::: THE RECORDS

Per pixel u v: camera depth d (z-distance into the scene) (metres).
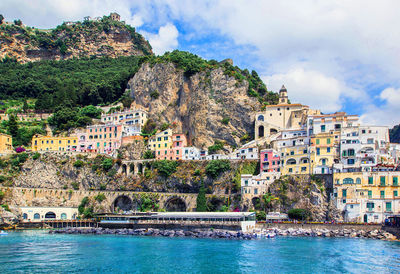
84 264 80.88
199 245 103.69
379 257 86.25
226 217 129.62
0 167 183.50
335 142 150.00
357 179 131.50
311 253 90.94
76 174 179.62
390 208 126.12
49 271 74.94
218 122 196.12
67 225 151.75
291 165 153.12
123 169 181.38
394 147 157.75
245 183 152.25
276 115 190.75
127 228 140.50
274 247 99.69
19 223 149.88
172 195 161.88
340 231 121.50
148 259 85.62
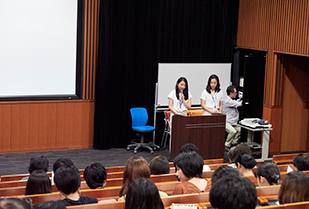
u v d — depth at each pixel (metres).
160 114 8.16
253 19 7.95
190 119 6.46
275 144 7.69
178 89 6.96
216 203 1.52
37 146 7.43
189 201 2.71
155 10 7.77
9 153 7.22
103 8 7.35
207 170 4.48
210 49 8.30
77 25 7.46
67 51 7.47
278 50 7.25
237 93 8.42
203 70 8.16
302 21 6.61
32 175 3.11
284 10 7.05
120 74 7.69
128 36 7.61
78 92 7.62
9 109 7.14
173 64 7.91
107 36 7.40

::::::
::: THE RECORDS

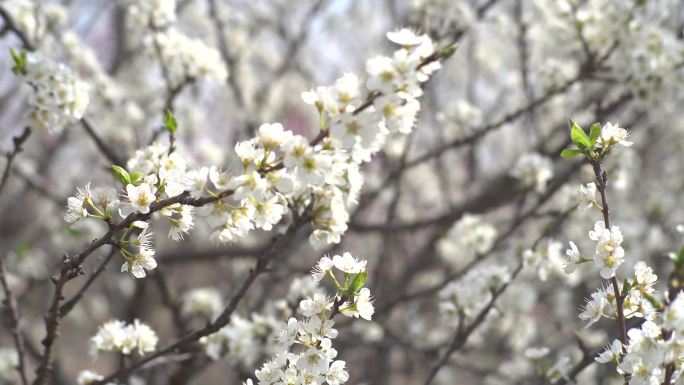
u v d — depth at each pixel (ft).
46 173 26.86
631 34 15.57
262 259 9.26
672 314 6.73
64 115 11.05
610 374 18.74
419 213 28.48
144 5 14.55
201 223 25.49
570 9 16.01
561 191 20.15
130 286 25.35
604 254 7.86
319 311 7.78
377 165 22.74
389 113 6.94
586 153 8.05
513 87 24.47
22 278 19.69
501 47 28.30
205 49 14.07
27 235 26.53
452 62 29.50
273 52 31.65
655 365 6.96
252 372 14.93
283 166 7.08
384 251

::::::
::: THE RECORDS

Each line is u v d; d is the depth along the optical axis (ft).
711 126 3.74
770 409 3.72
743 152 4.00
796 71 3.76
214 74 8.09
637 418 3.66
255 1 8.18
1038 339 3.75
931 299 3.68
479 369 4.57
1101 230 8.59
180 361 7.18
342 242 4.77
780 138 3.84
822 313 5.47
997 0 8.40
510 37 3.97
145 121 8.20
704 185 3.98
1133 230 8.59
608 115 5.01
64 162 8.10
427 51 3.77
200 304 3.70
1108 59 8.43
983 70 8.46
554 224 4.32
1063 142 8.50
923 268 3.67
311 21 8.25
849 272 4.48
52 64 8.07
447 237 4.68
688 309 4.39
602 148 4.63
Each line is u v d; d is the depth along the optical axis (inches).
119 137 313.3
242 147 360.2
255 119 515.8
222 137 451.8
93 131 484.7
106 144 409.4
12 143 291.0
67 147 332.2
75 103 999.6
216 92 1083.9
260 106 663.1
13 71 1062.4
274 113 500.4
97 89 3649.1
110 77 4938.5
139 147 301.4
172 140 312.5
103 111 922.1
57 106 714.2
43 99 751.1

::::::

- **WORK ITEM**:
Among the entries above, copy exactly only the lines starting with the one containing "1063 142 8.50" and going through the one containing "43 99 751.1", both ends included.

- **RESPONSE TO THE TASK**:
1063 142 8.50
923 268 3.67
311 21 8.25
849 272 4.48
52 64 8.07
447 237 4.68
688 309 4.39
602 148 4.63
Each line is u v d; d is the depth along the optical axis (inches).
119 137 313.3
242 147 360.2
255 119 515.8
222 137 451.8
93 131 484.7
106 144 409.4
12 143 291.0
67 147 332.2
75 103 999.6
216 92 1083.9
260 106 663.1
13 71 1062.4
274 113 500.4
97 89 3649.1
110 77 4938.5
139 147 301.4
172 140 312.5
103 111 922.1
57 106 714.2
43 99 751.1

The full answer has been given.